Every water change just siphon out as many snails as you can. You will still leave a lot to take care of leftover food and detritus.

Clown Loaches get very large and should be kept in a shoal. Assassin snails won't make a dent in a large snail population. I like the idea of assassin snails, but I think their ability at keeping a snail population in check is vastly oversold.


----------



## aspen (Jun 15, 2004)

the problem with using loaches is, that the shells are left in the substrate adding slowly to hardness. as said, meds are bad for the discus.

i cannot stand snails in a planted tank, and i gently bleach-treat all new plants before adding them.

what species of snail are we talking about here?
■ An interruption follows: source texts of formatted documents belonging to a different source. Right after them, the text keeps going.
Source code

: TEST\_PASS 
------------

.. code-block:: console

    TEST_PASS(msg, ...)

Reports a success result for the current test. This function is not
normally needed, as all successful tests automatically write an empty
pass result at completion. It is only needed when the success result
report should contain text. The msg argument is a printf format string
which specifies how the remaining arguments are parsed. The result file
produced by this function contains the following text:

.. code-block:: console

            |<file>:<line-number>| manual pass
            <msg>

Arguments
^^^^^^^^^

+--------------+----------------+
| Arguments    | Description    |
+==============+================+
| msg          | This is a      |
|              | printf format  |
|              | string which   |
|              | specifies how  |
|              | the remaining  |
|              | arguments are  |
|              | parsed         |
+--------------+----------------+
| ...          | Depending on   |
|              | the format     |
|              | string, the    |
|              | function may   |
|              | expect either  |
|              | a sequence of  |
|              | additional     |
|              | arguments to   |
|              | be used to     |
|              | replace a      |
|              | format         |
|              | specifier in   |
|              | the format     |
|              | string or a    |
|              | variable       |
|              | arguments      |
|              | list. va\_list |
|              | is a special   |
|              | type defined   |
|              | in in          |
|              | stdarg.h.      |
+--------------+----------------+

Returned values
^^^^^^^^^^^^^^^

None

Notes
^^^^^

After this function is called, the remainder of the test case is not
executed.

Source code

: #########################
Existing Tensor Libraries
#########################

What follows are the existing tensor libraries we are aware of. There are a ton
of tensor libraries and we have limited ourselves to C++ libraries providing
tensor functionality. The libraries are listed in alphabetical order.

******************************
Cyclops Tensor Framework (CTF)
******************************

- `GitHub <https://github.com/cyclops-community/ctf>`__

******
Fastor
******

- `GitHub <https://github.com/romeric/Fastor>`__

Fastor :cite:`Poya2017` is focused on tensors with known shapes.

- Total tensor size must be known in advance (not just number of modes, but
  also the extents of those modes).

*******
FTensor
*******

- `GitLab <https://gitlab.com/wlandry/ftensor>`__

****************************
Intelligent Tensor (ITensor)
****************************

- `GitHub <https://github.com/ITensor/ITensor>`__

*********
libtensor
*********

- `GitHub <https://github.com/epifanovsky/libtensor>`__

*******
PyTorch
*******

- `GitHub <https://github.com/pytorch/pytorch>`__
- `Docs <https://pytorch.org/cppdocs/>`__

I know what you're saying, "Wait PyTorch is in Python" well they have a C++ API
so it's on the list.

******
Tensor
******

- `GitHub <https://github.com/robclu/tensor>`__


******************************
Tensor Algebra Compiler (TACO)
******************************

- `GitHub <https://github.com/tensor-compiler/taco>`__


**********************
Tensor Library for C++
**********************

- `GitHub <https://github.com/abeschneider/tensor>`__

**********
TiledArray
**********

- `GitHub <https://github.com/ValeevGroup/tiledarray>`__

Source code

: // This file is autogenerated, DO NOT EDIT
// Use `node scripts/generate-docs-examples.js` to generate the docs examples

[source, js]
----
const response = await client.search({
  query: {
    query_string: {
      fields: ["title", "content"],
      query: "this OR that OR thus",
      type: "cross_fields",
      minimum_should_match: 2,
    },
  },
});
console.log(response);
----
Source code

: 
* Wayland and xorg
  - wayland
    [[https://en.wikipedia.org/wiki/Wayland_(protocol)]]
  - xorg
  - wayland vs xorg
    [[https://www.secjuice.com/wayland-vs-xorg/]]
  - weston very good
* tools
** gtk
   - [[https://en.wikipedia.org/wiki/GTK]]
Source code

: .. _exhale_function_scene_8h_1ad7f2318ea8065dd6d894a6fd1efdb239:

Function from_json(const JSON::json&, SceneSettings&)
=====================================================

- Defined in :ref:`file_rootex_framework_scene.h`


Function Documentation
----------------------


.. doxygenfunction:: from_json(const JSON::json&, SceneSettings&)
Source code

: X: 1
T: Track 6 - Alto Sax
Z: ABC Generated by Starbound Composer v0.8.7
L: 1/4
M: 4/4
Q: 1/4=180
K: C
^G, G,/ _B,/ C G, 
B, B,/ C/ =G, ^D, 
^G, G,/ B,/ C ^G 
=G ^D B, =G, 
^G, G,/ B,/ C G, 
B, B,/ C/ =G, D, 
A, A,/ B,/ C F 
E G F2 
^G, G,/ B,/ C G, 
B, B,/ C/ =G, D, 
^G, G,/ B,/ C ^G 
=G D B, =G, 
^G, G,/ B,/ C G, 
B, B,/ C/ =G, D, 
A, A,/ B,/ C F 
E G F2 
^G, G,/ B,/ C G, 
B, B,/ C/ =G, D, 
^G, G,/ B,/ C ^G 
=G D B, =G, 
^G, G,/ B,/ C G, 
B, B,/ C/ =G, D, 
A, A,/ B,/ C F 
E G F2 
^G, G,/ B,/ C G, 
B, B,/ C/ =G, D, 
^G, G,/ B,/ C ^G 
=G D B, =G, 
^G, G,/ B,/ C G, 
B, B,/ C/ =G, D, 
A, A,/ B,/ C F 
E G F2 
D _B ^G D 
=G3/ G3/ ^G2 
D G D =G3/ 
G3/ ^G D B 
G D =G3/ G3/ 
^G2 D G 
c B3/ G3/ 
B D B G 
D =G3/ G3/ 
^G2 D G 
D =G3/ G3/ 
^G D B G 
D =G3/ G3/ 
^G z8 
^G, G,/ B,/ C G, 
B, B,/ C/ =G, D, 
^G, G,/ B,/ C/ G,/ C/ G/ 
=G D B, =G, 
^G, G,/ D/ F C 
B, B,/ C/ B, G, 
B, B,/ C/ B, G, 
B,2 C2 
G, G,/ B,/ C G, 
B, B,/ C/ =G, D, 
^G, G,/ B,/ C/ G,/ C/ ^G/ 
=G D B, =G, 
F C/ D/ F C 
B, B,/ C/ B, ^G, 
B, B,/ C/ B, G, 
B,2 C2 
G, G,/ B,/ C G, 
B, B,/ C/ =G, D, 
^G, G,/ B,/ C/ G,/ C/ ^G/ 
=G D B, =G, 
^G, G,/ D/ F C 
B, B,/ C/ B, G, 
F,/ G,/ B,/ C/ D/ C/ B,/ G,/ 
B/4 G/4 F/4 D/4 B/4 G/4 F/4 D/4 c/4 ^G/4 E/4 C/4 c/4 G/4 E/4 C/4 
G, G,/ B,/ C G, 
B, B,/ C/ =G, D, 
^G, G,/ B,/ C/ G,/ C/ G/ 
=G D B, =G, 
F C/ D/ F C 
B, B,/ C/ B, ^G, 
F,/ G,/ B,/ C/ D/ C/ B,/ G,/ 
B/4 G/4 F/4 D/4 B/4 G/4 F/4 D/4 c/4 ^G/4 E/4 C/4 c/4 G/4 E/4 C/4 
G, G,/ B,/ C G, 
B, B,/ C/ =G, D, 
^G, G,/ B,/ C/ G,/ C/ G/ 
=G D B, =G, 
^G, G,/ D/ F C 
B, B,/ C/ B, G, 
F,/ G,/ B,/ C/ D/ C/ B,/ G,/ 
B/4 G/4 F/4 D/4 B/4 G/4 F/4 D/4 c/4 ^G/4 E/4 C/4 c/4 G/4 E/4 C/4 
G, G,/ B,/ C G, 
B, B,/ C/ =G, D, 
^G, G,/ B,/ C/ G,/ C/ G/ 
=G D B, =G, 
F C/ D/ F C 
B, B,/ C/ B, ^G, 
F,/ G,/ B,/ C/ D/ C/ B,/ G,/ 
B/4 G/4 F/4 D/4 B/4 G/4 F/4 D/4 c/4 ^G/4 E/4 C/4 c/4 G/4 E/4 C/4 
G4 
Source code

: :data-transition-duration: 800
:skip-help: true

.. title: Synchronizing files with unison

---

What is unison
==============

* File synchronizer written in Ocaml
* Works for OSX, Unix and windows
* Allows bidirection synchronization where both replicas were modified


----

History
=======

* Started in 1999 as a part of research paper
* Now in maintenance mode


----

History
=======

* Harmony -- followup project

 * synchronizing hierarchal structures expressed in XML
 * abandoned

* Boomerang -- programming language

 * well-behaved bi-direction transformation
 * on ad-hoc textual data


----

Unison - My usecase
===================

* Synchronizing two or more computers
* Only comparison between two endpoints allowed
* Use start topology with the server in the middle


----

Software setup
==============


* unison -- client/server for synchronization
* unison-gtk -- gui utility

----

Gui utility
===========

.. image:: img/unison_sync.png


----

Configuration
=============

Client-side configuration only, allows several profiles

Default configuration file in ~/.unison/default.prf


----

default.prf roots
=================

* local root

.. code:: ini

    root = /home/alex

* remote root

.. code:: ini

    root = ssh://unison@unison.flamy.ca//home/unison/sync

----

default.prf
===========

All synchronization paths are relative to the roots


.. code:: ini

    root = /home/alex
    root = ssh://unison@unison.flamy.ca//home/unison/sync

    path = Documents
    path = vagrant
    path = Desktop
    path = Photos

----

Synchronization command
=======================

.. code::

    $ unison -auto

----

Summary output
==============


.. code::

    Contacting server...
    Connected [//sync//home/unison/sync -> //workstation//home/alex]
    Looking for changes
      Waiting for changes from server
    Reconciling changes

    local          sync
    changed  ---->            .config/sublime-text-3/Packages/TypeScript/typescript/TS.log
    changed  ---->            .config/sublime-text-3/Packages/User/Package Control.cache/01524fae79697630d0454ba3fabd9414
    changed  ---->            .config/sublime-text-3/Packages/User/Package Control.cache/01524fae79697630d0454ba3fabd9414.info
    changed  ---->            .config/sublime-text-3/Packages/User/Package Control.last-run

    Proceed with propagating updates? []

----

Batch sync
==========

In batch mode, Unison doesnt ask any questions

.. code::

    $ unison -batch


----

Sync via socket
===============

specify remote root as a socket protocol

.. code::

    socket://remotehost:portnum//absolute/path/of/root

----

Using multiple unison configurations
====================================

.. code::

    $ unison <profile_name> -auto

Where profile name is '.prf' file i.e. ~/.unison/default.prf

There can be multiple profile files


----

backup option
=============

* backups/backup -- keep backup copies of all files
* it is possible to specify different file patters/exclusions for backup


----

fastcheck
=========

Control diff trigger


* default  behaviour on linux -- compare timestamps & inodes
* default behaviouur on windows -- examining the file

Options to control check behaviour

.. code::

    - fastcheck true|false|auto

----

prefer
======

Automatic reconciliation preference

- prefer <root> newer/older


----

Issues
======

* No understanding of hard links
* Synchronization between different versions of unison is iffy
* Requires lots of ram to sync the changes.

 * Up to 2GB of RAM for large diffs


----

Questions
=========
remember, anything that is going to kill that snail population is gonna leave a LOT of dead snails everywhere and it is going to be a big mess for a while. you wanna get as many out as you can first.

rick


----------



## Dutch Dude (Sep 14, 2006)

The method I mentioned is safe dough but people rather buy chemicals unfortunately.


----------



## flaxseedoil1000 (Dec 27, 2009)

I have trumpets but they leave the plants alone


----------



## adam79 (Jun 27, 2007)

Wouldn't Amazon puffers keep the snails in check and keep the tank Amazon pure? I guess I don't know how they would do with discus.


----------



## Dutch Dude (Sep 14, 2006)

Sorry I'll stick with the method I mentioned. It seems you only want to get ride of the snail it selves but they are only a small part of your problem. I would be much more woried abouth their food source,....most likely waste and spilled foods. If so it will effect the water qualety.


----------



## jamesman_1994 (Jun 23, 2009)

i have had snail problems b4 and it isn't fun........... if it is tiny snails that are wrecking your tank then go for some kewle loaches the stay small u won't see them because they are nocternal and i have seen them snatch up a few snails. clown loaches can get big but if u keep them on an diet of snails and the food that sinks to the bottom they shouldn't grow too fast, and i have never seen an agressive loach............


----------



## lethalcustoms00 (Dec 27, 2009)

i can say that clowns are too intense for a discus tank. i have a single skunk loach right now in my planted community tank that needs to find a new home cuz he is too agressive for the tank. i have snails in my angel/discus tank now also and frequent water changes of at least 35 percent is a very effective way of keeping them in control. even my favorite, the yo yo loach can be too pushy for discus. loaches are just too active and like to include everyone in their play time, even those who dont want to join.


----------



## jamesman_1994 (Jun 23, 2009)

i have never kept discus but i have had clown loaches and when samll considering the size of the discus i would have thought that the loaches would be no trouple


----------



## lethalcustoms00 (Dec 27, 2009)

its not so much the size since it takes years for clowns to get really big, its the attitude they have. discus prefer to take it easy and slow, and watch your clowns. they are up and down around in and out. all that movng around so fast stresses them too much


----------



## jamesman_1994 (Jun 23, 2009)

i haven't had clown loaches for a while because i got white spot and the clown loaches don't take well to the treatment 
but true that, they r very energetic


----------



## Dutch Dude (Sep 14, 2006)

OK,...just buy those loaches and don't complain if things go wrong!


----------